Le déplacement du chevauchement de Rencurel n'a donc pas été dirigé de la droite (sud) vers la gauche (nord), comme de serait le cas si la coupe naturelle était orientée E-W, mais de l'arrière (est) vers l'avant (ouest).
Par ailleurs si le caractère chevauchant de cet accident est bien établi plus au sud, au niveau de la coupe de la Bourne, à Fessole par contre les conditions d'affleurement ne permettent pas de vérifier que les couches tertiaires affleurant en contrebas de l'Urgonien de la crête s'engagent, ici aussi, sous lui.

Cet accident est à l'origine du redoublement de la barre urgonienne et de l'existence d'une bande de molasse miocène intercalaire où l'érosion a ouvert, immédiatement au sud de la ferme du Rivet, la combe des Écouges, qui est donc suspendue au dessus de la vallée de l'Isère. En effet elle en est séparée par le crêt urgonien des Rochers de Paillet (qui se prolonge du côté nord, en contrebas de Fessole, par la falaise de La Fessie). Vers le sud ce crêt se continue jusqu'au canyon des Écouges, qui le tranche, et se pursuit au delà par celui du Bec de Neurre : il se raccorde clairement là à la dalle urgonienne du flanc oriental de l'anticlinal des Coulmes (voir les pages "Saint-Gervais" et "Coulmes").

A/ Au niveau du Rivet, la combe des Écouges se ferme vers le nord, "bouchée" par les affleurements urgoniens de l'échine des Écouges proprement dite, qui se prolongent sous le replat de Fessole en redoublement sur la barre urgonienne des Rochers de La Fessie par le jeu du chevauchement de Fessole. Ce dernier "prend naissance" 1 km au sud-est de la ferme du Rivet (à la latitude du chalet Montal), où il se connecte à angle aigu avec le chevauchement de Rencurel. Du côté nord, malgré la discontinuité des affleurements, il semble qu'une telle connexion à angle aigu a lieu aussi, symétriquement, dans les escarpements de La Pointière. Cet accident apparaît donc comme une branche secondaire du chevauchement de Rencurel et l'on est par conséquent porté à penser qu'il est dû à la rupture compressive de la dalle chevauchante de ce dernier.

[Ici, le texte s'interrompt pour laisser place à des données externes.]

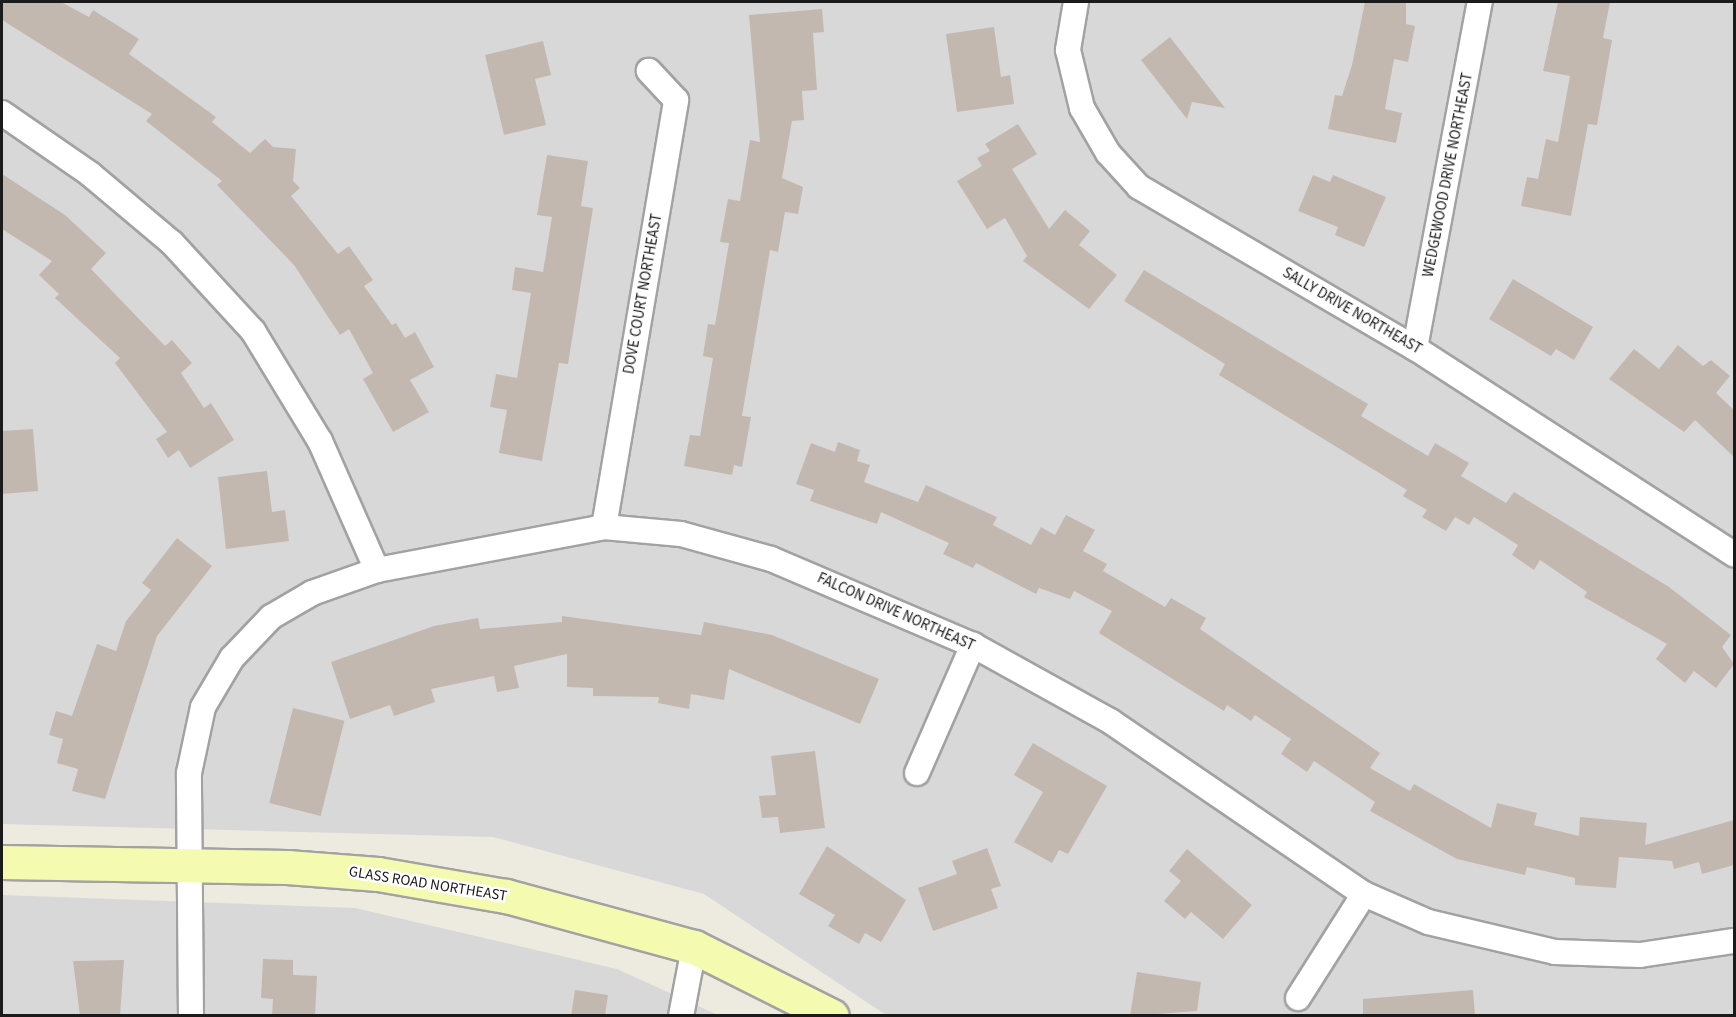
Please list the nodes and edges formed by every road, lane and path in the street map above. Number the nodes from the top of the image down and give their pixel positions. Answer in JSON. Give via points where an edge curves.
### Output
{"nodes":[{"id":1,"x":1076,"y":2,"type":"edge"},
{"id":2,"x":1480,"y":2,"type":"edge"},
{"id":3,"x":649,"y":71,"type":"dead end"},
{"id":4,"x":2,"y":113,"type":"edge"},
{"id":5,"x":1415,"y":348,"type":"junction"},
{"id":6,"x":604,"y":527,"type":"junction"},
{"id":7,"x":1734,"y":554,"type":"edge"},
{"id":8,"x":377,"y":570,"type":"junction"},
{"id":9,"x":973,"y":645,"type":"junction"},
{"id":10,"x":917,"y":773,"type":"dead end"},
{"id":11,"x":2,"y":862,"type":"edge"},
{"id":12,"x":186,"y":866,"type":"junction"},
{"id":13,"x":1364,"y":894,"type":"junction"},
{"id":14,"x":1734,"y":941,"type":"edge"},
{"id":15,"x":694,"y":947,"type":"junction"},
{"id":16,"x":1298,"y":998,"type":"dead end"},
{"id":17,"x":191,"y":1016,"type":"edge"},
{"id":18,"x":681,"y":1016,"type":"edge"},
{"id":19,"x":832,"y":1016,"type":"edge"}],
"edges":[{"from":1,"to":5,"type":"street","name":"SALLY DRIVE NORTHEAST","via":[[1068,50],[1082,108],[1108,153],[1138,187]]},
{"from":2,"to":5,"type":"street","name":"WEDGEWOOD DRIVE NORTHEAST"},
{"from":3,"to":6,"type":"street","name":"DOVE COURT NORTHEAST","via":[[676,100]]},
{"from":4,"to":8,"type":"street","via":[[90,174],[172,243],[253,331],[320,441]]},
{"from":5,"to":7,"type":"street","name":"SALLY DRIVE NORTHEAST"},
{"from":6,"to":8,"type":"street","name":"FALCON DRIVE NORTHEAST"},
{"from":6,"to":9,"type":"street","name":"FALCON DRIVE NORTHEAST","via":[[681,534],[771,559]]},
{"from":8,"to":12,"type":"street","name":"FALCON DRIVE NORTHEAST","via":[[312,593],[271,616],[232,658],[203,707],[189,773]]},
{"from":9,"to":10,"type":"street"},
{"from":9,"to":13,"type":"street","name":"FALCON DRIVE NORTHEAST","via":[[1110,721]]},
{"from":11,"to":12,"type":"street","name":"GLASS ROAD NORTHEAST"},
{"from":12,"to":15,"type":"street","name":"GLASS ROAD NORTHEAST","via":[[378,874],[517,898]]},
{"from":12,"to":17,"type":"street","name":"FALCON DRIVE NORTHEAST"},
{"from":13,"to":14,"type":"street","name":"FALCON DRIVE NORTHEAST","via":[[1489,940],[1555,952],[1640,955]]},
{"from":13,"to":16,"type":"street"},
{"from":15,"to":18,"type":"street"},
{"from":15,"to":19,"type":"street","name":"GLASS ROAD NORTHEAST"}]}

Deux points sont à considérer dans ce dispositif tectonique : les rapports du chevauchement de Rencurel avec la faille de Voreppe et l'interprétation plus précise du chevauchement de Fessole.

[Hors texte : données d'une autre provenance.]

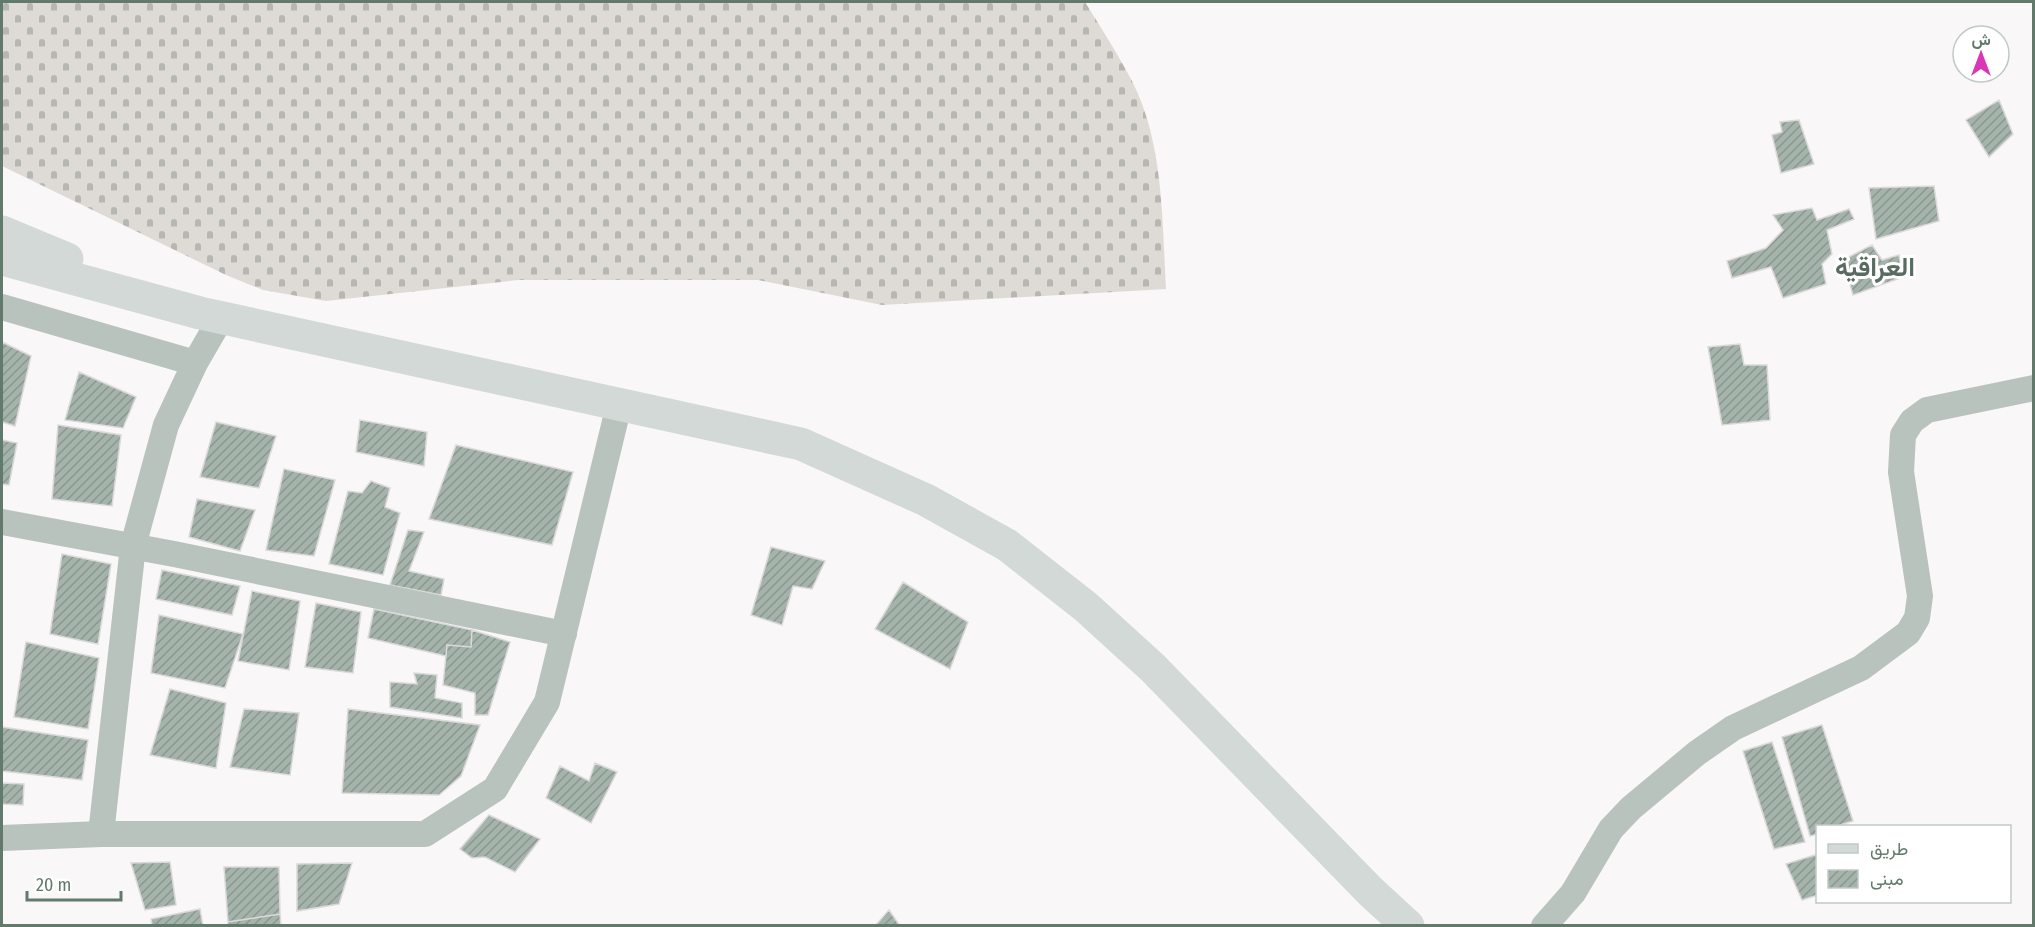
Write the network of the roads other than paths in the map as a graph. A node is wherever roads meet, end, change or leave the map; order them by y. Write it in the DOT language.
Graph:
graph roads {
  1 [pos="2,232"];
  2 [pos="2,259"];
  3 [pos="2,307"];
  4 [pos="210,316"];
  5 [pos="195,363"];
  6 [pos="2034,388"];
  7 [pos="619,405"];
  8 [pos="2,522"];
  9 [pos="133,546"];
  10 [pos="564,634"];
  11 [pos="101,834"];
  12 [pos="2,838"];
  13 [pos="1370,891"];
  14 [pos="1573,893"];
  15 [pos="1397,926"];
  16 [pos="1408,926"];
  17 [pos="1544,926"];
  18 [pos="1570,926"];
  1 -- 4 [label="main road"];
  2 -- 4 [label="main road"];
  3 -- 5 [label="street"];
  4 -- 5 [label="street"];
  4 -- 7 [label="main road"];
  5 -- 9 [label="street"];
  6 -- 14 [label="street"];
  7 -- 10 [label="street"];
  7 -- 13 [label="main road"];
  8 -- 9 [label="street"];
  9 -- 10 [label="street"];
  9 -- 11 [label="street"];
  10 -- 11 [label="street"];
  11 -- 12 [label="street"];
  13 -- 15 [label="main road"];
  13 -- 16 [label="main road"];
  14 -- 17 [label="street"];
  14 -- 18 [label="street"];
}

1- Par rapport à la faille de Voreppe il est très clair que le tracé, N-S, du chevauchement de Rencurel ne s'infléchit pas vers le nord pour se raccorder à celui, NE-SW, de cette faille, mais qu'il bute à 45° contre elle aux abords de La Pointière, sous le col de Montaud.
D'autre part la faille de Voreppe ne semble plus avoir joué, dès ici, en chevauchement comme elle fait plus au nord notamment en rive droite de l'Isère (voir la page "Voreppe") car son tracé reste rectiligne en dépit des accidents de terrain qu'il traverse, ce qui indique un pendage proche de la verticale. De plus la comparaison des structures de ses deux lèvres porte à lui attribuer un jeu en coulissement dextre : il est difficile en effet de ne pas considérer que l'anticlinal des Coulmes trouve son prolongement dans l'anticlinal de Face Belle (lequel n'en diffère que par le fait qu'il est moins profondément éventré par l'érosion) simplement au prix d'un décalage vers l'est de l'axe de ce dernier.
C'est aussi ce que tend à confirmer le fait que le tracé de la falaise de la Fessie se termine, dans les escarpements de La Pointière, par une torsion de sens horaire que l'on doit sans doute interpréter comme un crochon dextre.

Mais l'on ne trouve aucun prolongement du chevauchement de Rencurel (ni de celui de Fessole) dans la lèvre nord-occidentale de la faille de Voreppe : ceci conduit à penser qu'il n'a pas été tranché par elle (après son fonctionnement) mais qu'il a dû fonctionner en même temps : en fait il doit se terminer du côté nord en se branchant sur elle selon les rapports "transformants" qui sont ceux entre un fond et un bord de tiroir, le premier étant en situation de chevauchement et le second de coulissement.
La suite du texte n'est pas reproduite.